Austin looked at her mother and aunts and saw a picture of herself in twenty-five years. In her grandmother she could see herself in fifty years. The Felder women had been popped out of the same mold for more than a century according to Grandmother. They were all tall, slim dark-haired women with blue eyes.
“Why would you want a watermelon farm?” Austin asked.
“I don’t. I’ll turn around and sell it at auction. If I lose money it’ll be a tax write-off. If I make money, I’ll give the profit to the local library and that will be a write-off. You need to concentrate on your job and promotion, not be exhausted from running back and forth to that hellhole,” Grandmother said.
Austin sipped her whiskey. It warmed her from her mouth to the bottom of her stomach, not totally unlike Rye’s kisses, only they went even deeper and heated her up much, much hotter.
“Thank you for the offer but my farm isn’t up for sale,” Austin said.
She’d chosen a simple black dress that evening with a double strand of oversized pearls that hung below her breasts. Her black heels were four inches high and open-toed to show a fresh pedicure of bright red polish that matched her fingernails. Her hair was straightened, layered, and needed trimming but she hadn’t had time to even think about calling Gemma.
“Why? You are going to sell it eventually anyway.”
“Thank you for the offer.” Austin politely moved to the other side of the room and backed up against the stones surrounding the cold fireplace. Aunt Clydia was telling Grandfather about the possibility of being appointed a judge. She’d gone from prosecuting lawyer to DA in her part of the world and now there was a nomination for a judgeship. His smile said it all. He was very proud of his daughter.
Barbara and Joan were discussing something in the business line; at least they were until Grandmother joined them. Now they were talking in quiet whispers and being obviously careful not to look at Austin.
Another sip of whiskey brought back the warmth and made her think of the amazing sex she and Rye had had the past weekend. She wished she was back in that jam-packed house rolling around on the bed, or hell’s bells, even the floor with him.
“Dinner is served, ma’am,” the cook said from the doorway leading into the dining room.
Everyone set their glasses on the bar and migrated that way with Austin bringing up the rear. Light from the cut glass prisms on the chandelier made the crystal water glasses and the wine glasses sparkle. Steam rose from bowls of spiced tomato soup and the waiters stood ready to refill glasses when they were emptied.
Grandfather sat at the head of the table with Grandmother on his right and Barbara on his left.
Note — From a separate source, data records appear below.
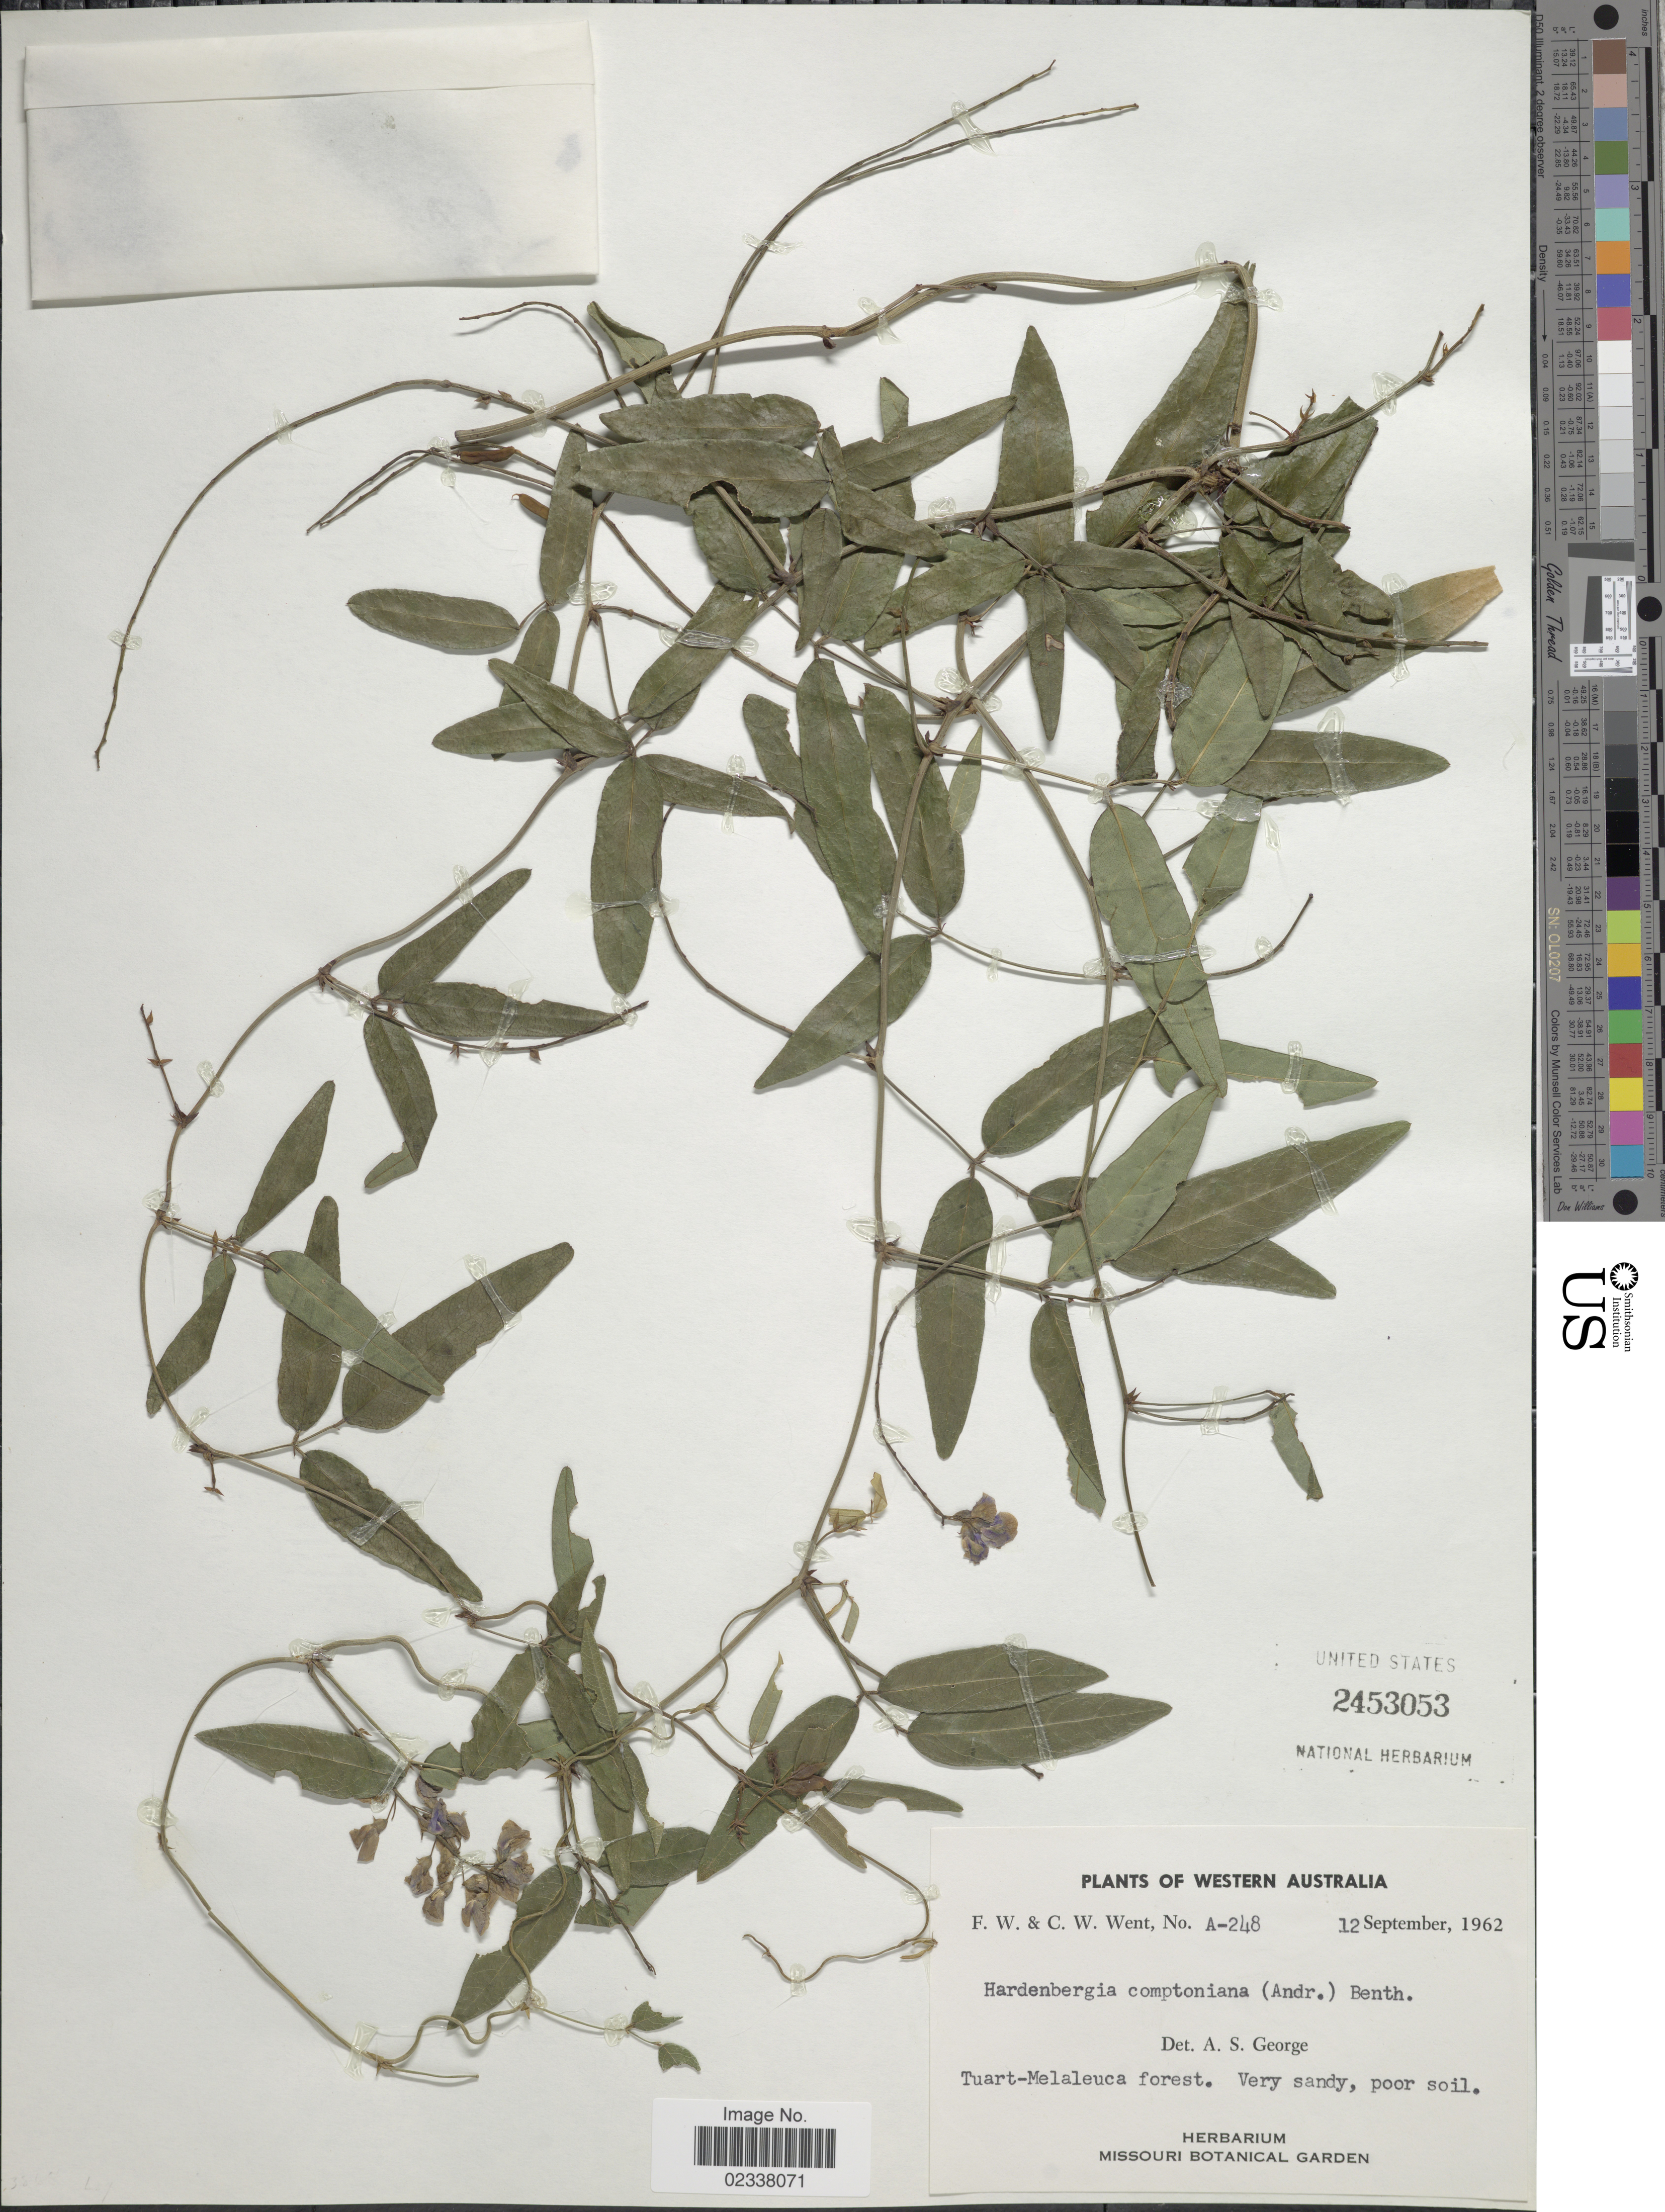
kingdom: Plantae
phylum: Tracheophyta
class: Magnoliopsida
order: Fabales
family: Fabaceae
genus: Hardenbergia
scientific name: Hardenbergia comptoniana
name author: (Andrews) Benth.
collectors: F. W. Went & C. W. Went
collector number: A-248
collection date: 1962-09-12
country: Australia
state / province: Western Australia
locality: Tuart-Melaleuca forest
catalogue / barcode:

Clydia had the other end of the table with Joan on her right and Austin on her left, which put Austin across the table from her mother.
“It’s been a long time since we’ve all set down to dinner together. This is nice.” Clydia smiled.
Everyone raised a glass and said, “Hear, hear!”
Austin picked up her knife and carefully buttered a bread stick, bit off a piece, and remembered the delicious stuff that Rye served with steaks.
Grandmother looked at Austin. “You look exhausted, my dear. By the summer’s end you’ll be ready for an asylum.”
“I like it in Terral. It’s peaceful. You should all fly into Dallas for a weekend and drive up there to see for yourself,” Austin said.